The latest radar indicates a fragmentation and general weakening of ongoing convection, with the new stuff which the HRRR tried to model struggling on reflectivity. This so far seems more in line with the NAM, and some of the WRF models. As such, I think confidence is beginning to increase on the potential for dangerous supercells emerging out of the thermal zone in N AR into MO, becoming tornadic into IL/IN/OH/KY/TN/AR.
Jeez. That sounding really shows why the SPC went high for today.
 
Fantastic write up this morning from Leitman and Gleason. Really explains why, even with many of the caveats discussed here, the expectation that high risk criteria will be met in the risk area is still expected.
Multiple EF-3+ tornadoes should also occur given the very favorable parameter space forecast, but this
high-end tornado potential may be dependent on a relative lack of
supercell/cluster interactions, which are difficult to pinpoint.
 
They’re the experts here, but It just seems like there are soo many question marks still for a high risk.

I’m just wondering if Broyles wasn’t on shift, and if it was someone else with Leitman, if they would have kept the moderate and not went high.

The 12Z HRRR is hammering just a massive squall line and if that was verbatim….
 

See, this map shows something I've been concerned with - a tornado threat moving farther south into North Alabama than what things have been showing so far.

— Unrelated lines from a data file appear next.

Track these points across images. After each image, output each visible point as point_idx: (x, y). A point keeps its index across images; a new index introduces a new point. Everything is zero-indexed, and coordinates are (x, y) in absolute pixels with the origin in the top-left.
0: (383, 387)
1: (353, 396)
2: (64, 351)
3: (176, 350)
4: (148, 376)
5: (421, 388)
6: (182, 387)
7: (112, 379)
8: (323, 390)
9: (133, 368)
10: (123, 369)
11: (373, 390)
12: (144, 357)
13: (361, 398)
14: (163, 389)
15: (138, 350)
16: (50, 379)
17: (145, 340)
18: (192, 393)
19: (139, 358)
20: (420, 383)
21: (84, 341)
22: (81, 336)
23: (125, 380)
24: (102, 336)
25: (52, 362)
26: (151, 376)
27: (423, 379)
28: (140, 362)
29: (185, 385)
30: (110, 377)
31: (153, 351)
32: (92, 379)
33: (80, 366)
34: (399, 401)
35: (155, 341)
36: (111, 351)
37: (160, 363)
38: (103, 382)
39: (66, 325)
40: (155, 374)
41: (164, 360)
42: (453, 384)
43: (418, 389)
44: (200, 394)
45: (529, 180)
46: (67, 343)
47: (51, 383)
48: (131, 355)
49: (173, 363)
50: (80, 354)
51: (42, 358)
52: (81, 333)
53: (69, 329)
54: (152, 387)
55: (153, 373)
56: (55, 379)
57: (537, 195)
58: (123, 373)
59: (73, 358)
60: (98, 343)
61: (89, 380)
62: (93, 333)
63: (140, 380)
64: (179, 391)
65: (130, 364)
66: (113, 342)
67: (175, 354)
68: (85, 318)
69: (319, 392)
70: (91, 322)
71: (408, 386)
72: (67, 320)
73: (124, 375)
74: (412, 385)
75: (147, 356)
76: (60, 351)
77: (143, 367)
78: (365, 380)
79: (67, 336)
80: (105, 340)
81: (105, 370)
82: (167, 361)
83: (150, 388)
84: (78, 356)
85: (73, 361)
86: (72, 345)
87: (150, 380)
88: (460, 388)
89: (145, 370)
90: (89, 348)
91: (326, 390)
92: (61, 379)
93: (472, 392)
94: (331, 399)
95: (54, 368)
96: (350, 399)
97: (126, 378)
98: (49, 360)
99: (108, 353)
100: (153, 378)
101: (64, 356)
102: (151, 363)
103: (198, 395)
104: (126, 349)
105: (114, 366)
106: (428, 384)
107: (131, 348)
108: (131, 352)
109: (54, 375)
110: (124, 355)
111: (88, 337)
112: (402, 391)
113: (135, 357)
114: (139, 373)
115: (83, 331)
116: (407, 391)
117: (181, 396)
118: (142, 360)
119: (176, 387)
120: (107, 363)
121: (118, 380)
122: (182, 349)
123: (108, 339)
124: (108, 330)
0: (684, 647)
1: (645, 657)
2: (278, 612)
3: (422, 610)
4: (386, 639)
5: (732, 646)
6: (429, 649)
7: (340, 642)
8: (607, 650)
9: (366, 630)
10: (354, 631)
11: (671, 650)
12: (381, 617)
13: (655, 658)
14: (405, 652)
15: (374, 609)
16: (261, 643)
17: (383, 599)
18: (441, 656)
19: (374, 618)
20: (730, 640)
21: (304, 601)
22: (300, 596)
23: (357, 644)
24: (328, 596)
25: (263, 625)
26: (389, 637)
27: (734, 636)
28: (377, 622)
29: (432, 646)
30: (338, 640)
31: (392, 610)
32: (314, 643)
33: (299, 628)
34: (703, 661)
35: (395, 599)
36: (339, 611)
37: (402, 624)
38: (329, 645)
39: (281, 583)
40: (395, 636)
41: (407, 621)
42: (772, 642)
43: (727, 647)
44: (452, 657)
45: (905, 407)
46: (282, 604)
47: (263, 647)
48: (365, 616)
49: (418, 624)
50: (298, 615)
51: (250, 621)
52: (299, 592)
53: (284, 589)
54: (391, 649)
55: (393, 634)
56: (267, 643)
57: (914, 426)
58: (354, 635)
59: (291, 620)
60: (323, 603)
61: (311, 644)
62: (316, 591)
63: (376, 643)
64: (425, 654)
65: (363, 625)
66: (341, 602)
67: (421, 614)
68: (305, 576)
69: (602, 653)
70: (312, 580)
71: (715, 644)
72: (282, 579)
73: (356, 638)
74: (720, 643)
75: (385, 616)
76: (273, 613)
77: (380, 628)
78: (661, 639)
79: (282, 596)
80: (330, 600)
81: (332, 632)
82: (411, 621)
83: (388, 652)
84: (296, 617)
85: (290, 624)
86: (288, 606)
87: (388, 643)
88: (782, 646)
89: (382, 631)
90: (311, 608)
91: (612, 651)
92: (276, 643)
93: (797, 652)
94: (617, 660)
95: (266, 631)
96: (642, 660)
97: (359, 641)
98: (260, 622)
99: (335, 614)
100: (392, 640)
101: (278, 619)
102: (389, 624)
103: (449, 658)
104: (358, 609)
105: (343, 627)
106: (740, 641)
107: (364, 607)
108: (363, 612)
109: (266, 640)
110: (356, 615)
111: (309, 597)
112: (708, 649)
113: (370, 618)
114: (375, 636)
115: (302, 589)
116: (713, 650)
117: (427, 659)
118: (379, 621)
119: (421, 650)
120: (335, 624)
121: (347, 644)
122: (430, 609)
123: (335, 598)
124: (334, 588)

Most people in North AL would be blindsided because nothing is really expected. Hopefully I'm very wrong and the ridge does its thing keeping storms away.
 
See, this map shows something I've been concerned with - a tornado threat moving farther south into North Alabama than what things have been showing so far. Most people in North AL would be blindsided because nothing is really expected. Hopefully I'm very wrong and the ridge does its thing keeping storms away.
I could be dead wrong, but I think they’re really gonna need to shift the threat a little bit further east as well unfortunately. The reason I say this is because the cap is not very strong out this way so it’s not gonna take much to get these storms initiated.
 
The 12z LZK sounding shows a cap right now which I don't think any of the models were showing at this point which might prevent more messy convection.
Just doubled checked the 06z HRRR, and it did show a cap but definitely not as much as what we have right now. -150 J/kg CINH forecasted vs. -250 J/kg CINH observed. Will have interesting implications for the rest of the day.